- Action item
Below are some records; copy them word for word and drop the pictures.

Pose landmark coordinates
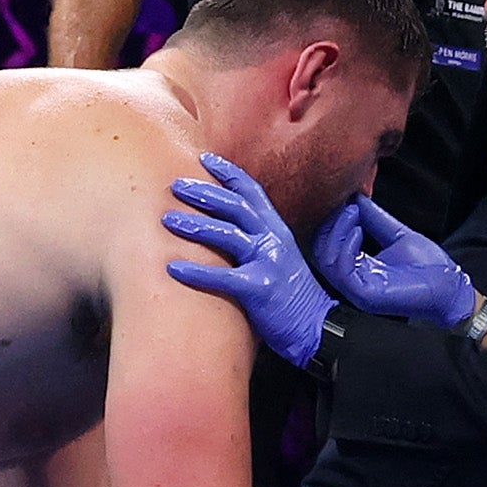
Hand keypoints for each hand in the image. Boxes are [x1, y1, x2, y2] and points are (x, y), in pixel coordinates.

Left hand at [160, 154, 336, 364]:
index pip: (252, 192)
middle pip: (236, 206)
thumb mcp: (280, 259)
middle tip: (176, 185)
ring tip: (168, 220)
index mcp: (277, 231)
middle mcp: (274, 241)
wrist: (319, 328)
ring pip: (228, 234)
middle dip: (204, 192)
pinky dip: (196, 271)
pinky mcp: (260, 290)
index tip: (204, 159)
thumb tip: (226, 228)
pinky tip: (173, 267)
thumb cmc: (292, 297)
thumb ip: (258, 241)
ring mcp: (269, 263)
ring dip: (195, 225)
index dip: (229, 173)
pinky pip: (223, 277)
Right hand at [308, 194, 476, 329]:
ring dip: (337, 231)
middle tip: (347, 206)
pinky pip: (342, 271)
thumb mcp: (398, 234)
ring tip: (353, 213)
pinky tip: (359, 230)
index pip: (327, 246)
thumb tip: (355, 197)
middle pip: (320, 253)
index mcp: (358, 268)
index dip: (330, 221)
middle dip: (330, 224)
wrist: (451, 287)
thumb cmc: (430, 268)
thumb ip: (374, 218)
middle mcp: (353, 281)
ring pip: (326, 260)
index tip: (343, 201)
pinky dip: (346, 247)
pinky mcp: (366, 295)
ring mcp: (358, 290)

- Answer to the exercise
Hand keypoints for each hand in the image. Boxes are [x1, y1, x2, y2] and points are (x, y), in pixel coordinates.

Left hand at [160, 154, 336, 364]:
index pip: (252, 192)
middle pip: (236, 206)
thumb mcp: (280, 259)
middle tip: (176, 185)
ring tip: (168, 220)
index mcp: (277, 231)
middle mcp: (274, 241)
wrist: (319, 328)
ring pip: (228, 234)
middle dip: (204, 192)
pinky dip: (196, 271)
pinky mcp: (260, 290)
index tip: (204, 159)
thumb tip: (226, 228)
pinky tip: (173, 267)
thumb cmc: (292, 297)
thumb ip: (258, 241)
ring mcp: (269, 263)
ring dip: (195, 225)
index dip: (229, 173)
pinky pip: (223, 277)
Right hand at [308, 194, 476, 329]:
ring dip: (337, 231)
middle tip: (347, 206)
pinky pip: (342, 271)
thumb mcp: (398, 234)
ring tip: (353, 213)
pinky tip: (359, 230)
index pip: (327, 246)
thumb tip: (355, 197)
middle pip: (320, 253)
index mcp: (358, 268)
index dip: (330, 221)
middle dip: (330, 224)
wrist: (451, 287)
thumb cmc: (430, 268)
thumb ip: (374, 218)
middle mcp: (353, 281)
ring pip: (326, 260)
index tip: (343, 201)
pinky dip: (346, 247)
pinky mcp: (366, 295)
ring mcp: (358, 290)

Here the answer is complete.